- _Quoted passage_:
══════════

Hi all, im new to c++.
My task is to make function that will rotate radius vector of incident photon when he interact with surface. Its total reflection problem, no transmision (so no refraction, just reflection).
Inputs are components "Ex" and "Ey" or radius vector "r". And outputs are new radius vector "r' " with new components "Ex' " and "Ey' ". Acctually its problem of rotating vector "r" around vector "n". Vector "n" is surface normal vector, since its surface along X axis (its horisontal) its components are (0,1).
I drow little picture of this problem. So inputs are components Ex and Ey of radius vector of photons, next surface normal vector n(0,1), and result should be components Ex' and Ey' of radius vector after reflection. in this case components along X axis will remain same, but Ey components will change.
Here is little picture of this problem: https://root.cern.ch/phpBB3/download/file.php?id=12352&t=1
Mr diddeldidum,
thank You for your response, but this look really complicated, at least for my knowledge of programming.
I can't understand what is happening here, except last line v.x = -v.x()...
althought last line is what I need...
The namespace directive you could omit. With the namespace, you must precede your Vector with 'starke::'
1 2 3 4 5
// example for creating a new Vector:
starke::Vector v = starke::Vector( 3.14, 2.52 );
// example for using the reflection function:
starke::Vector v_2 = starke::reflect_to_x_axis( v );
If the incident ray has components Ex and Ey and the reflected ray has components Ex' and Ey',
then,
Ex' = Ex and Ey' = - Ey which is described in the class Vector method return value (line 3 above).
acctualy my problem is reflection on 4 sides of parallelepiped or square.
I need some "universal formulae" not only for parallelepiped whose two sides is parallel to X axis, and 2 sides parallel to Y axis, but also for parallelepiped that is leaning by some angle to X axis.

══════════

- _Excerpted records_:
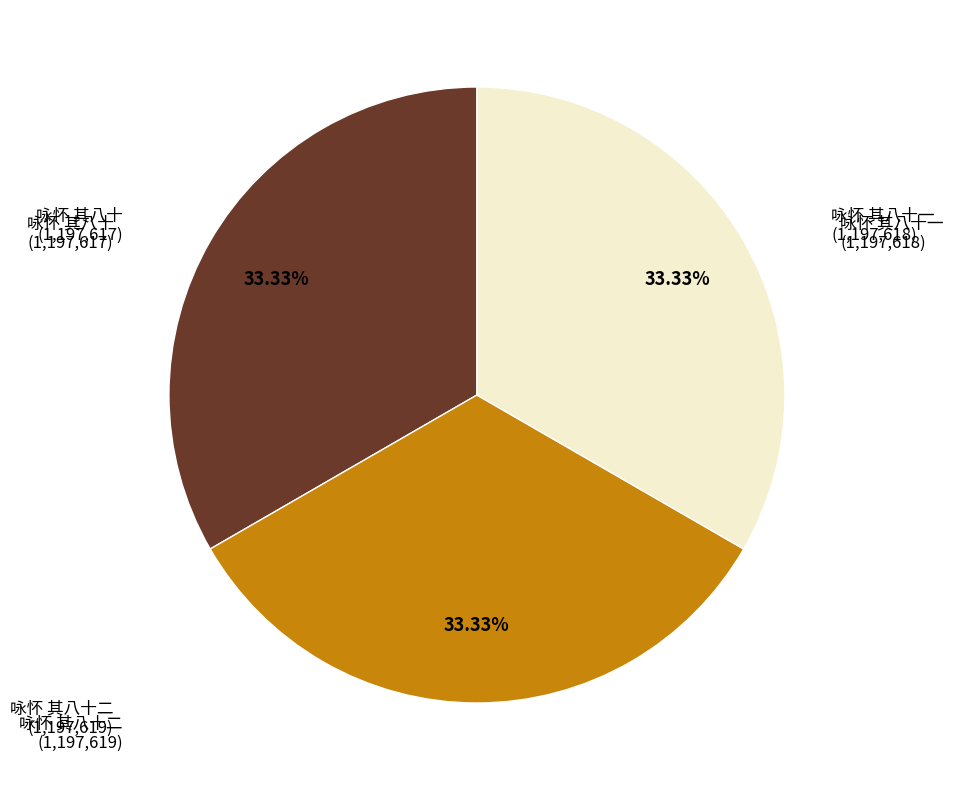

Combined, what portion of the pie is 咏怀 其八十一 and 咏怀 其八十?

66.7%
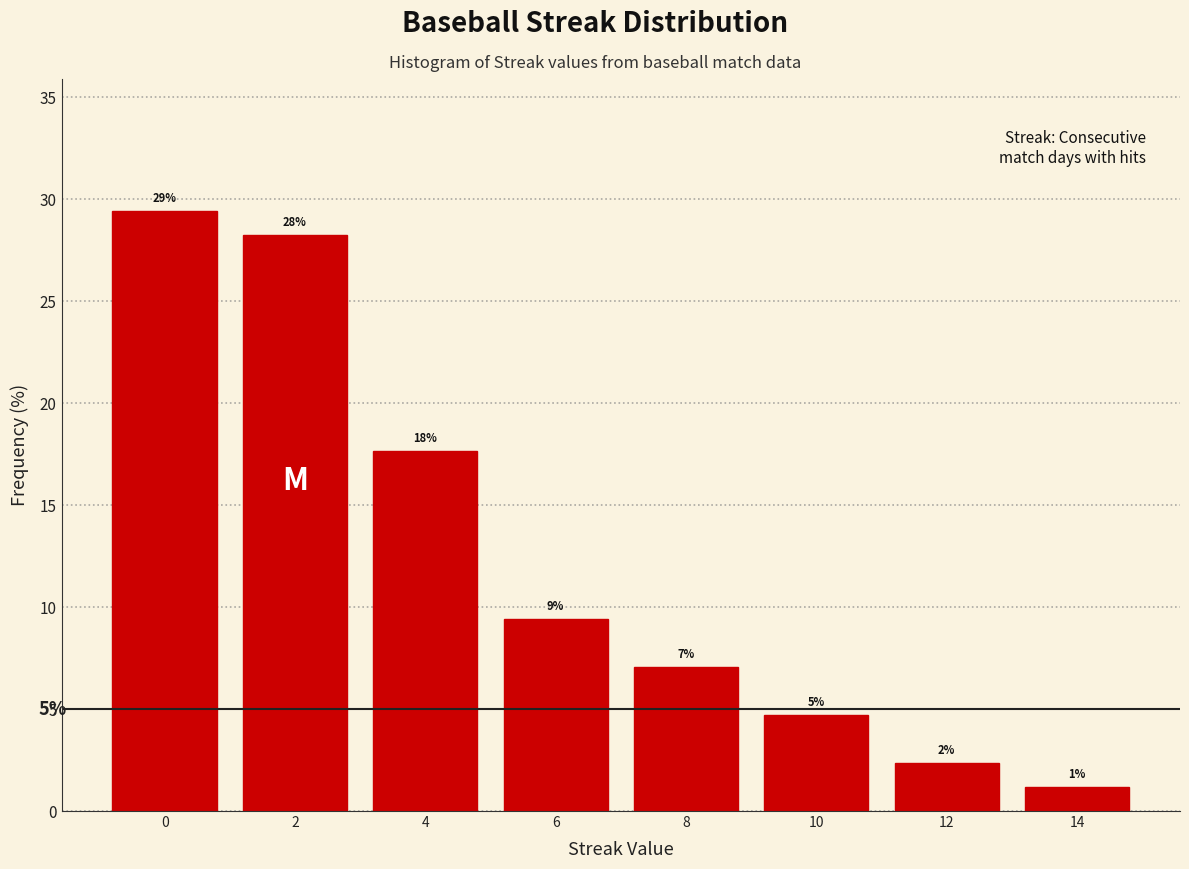

How many bars are there in total?

8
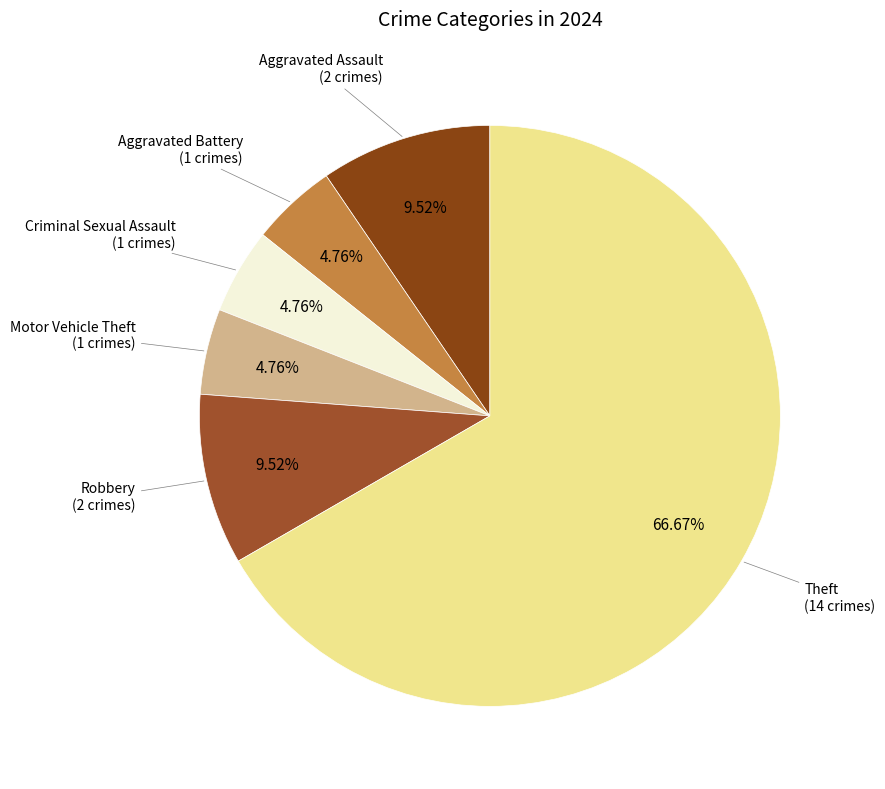

To the nearest percent, what is the average slice percentage?

17%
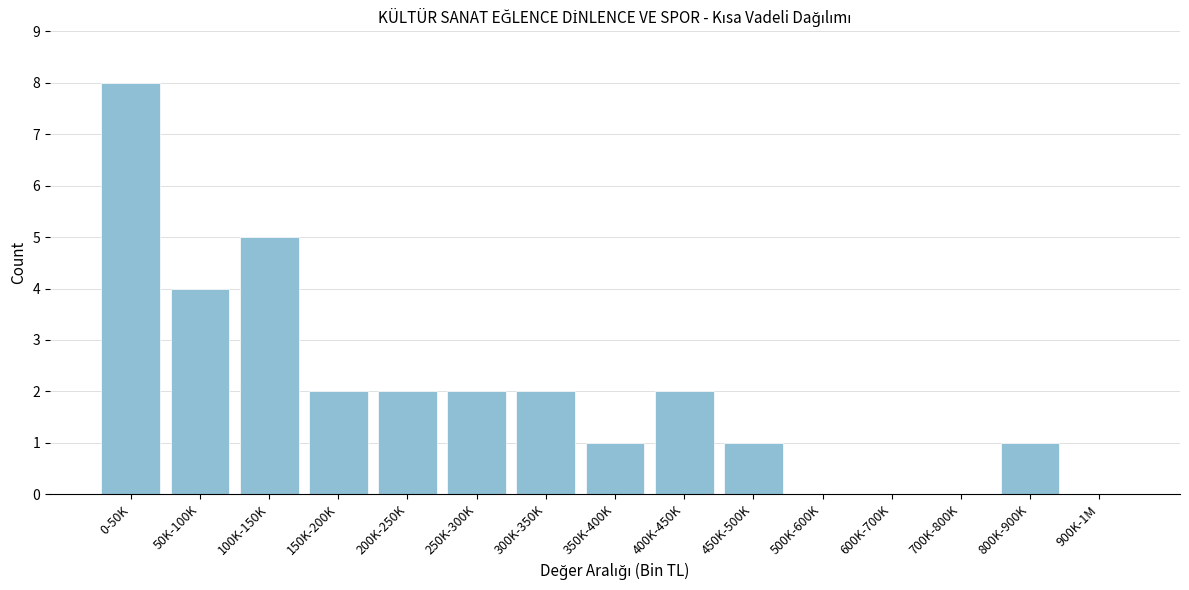

Reading left to right, extract all data points from this chart.

0-50K=8	50K-100K=4	100K-150K=5	150K-200K=2	200K-250K=2	250K-300K=2	300K-350K=2	350K-400K=1	400K-450K=2	450K-500K=1	500K-600K=0	600K-700K=0	700K-800K=0	800K-900K=1	900K-1M=0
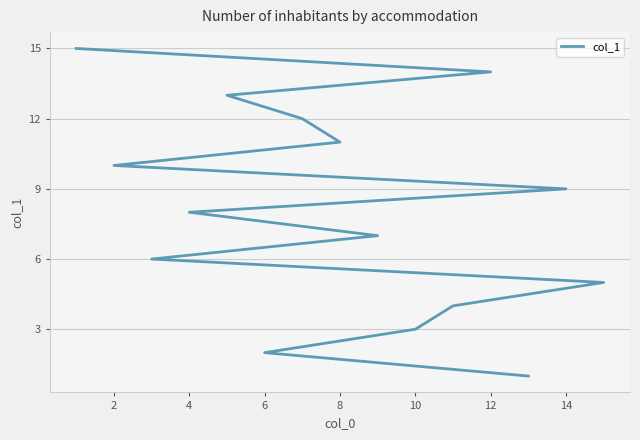

What is the approximate value at 12, to the nearest 5?

15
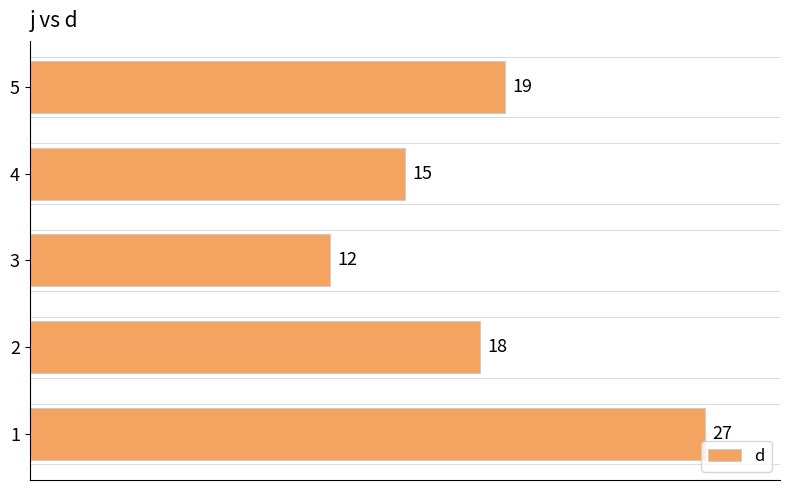

What is the difference between the second highest and minimum values?

7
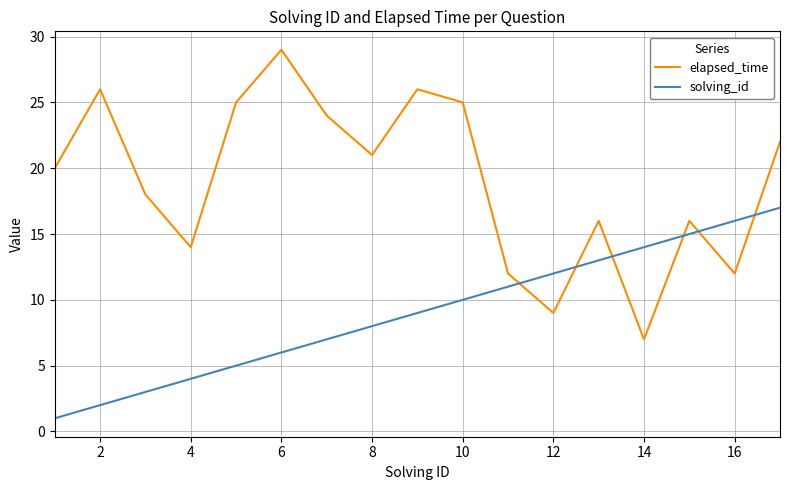

What is the difference between the maximum and minimum values in the elapsed_time series?

22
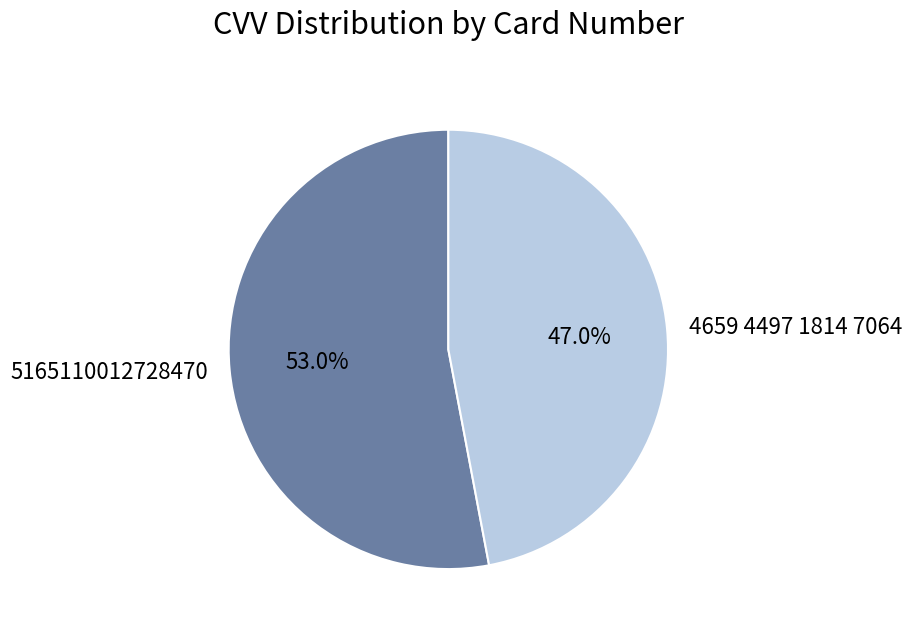

Approximately how many times larger is the value at 4659 4497 1814 7064 compared to 5165110012728470?

0.9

══════════

- _Requirement_: In the forum thread about reflecting a photon's radius vector off a surface, what components does the surface normal vector n have? The rows are not needed for what follows.

- _Answer below_: The surface normal vector n has components (0,1).